**TRY IT:**
Please retype the lines below character for character, leaving out the pictures.

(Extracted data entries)

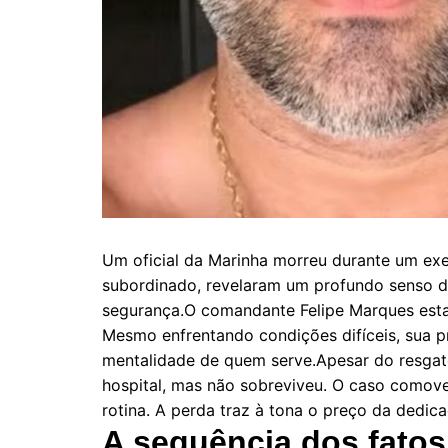
Um oficial da Marinha morreu durante um exe
subordinado, revelaram um profundo senso d
segurança.O comandante Felipe Marques estav
Mesmo enfrentando condições difíceis, sua pr
mentalidade de quem serve.Apesar do resgate
hospital, mas não sobreviveu. O caso comove
rotina. A perda traz à tona o preço da dedica
A sequência dos fatos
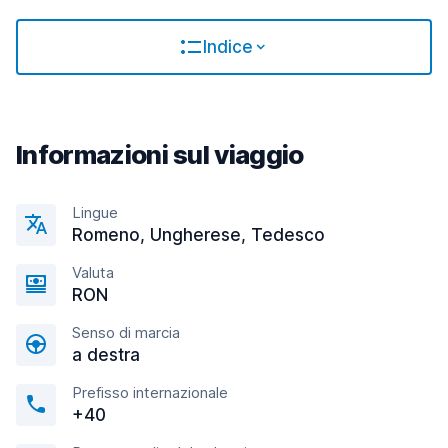
Indice
Informazioni sul viaggio
Lingue
Romeno, Ungherese, Tedesco
Valuta
RON
Senso di marcia
a destra
Prefisso internazionale
+40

**EXERCISE RESPONSE:**
Um oficial da Marinha morreu durante um exe
subordinado, revelaram um profundo senso d
segurança.O comandante Felipe Marques estav
Mesmo enfrentando condições difíceis, sua pr
mentalidade de quem serve.Apesar do resgate
hospital, mas não sobreviveu. O caso comove
rotina. A perda traz à tona o preço da dedica
A sequência dos fatos
Indice
Informazioni sul viaggio
Lingue
Romeno, Ungherese, Tedesco
Valuta
RON
Senso di marcia
a destra
Prefisso internazionale
+40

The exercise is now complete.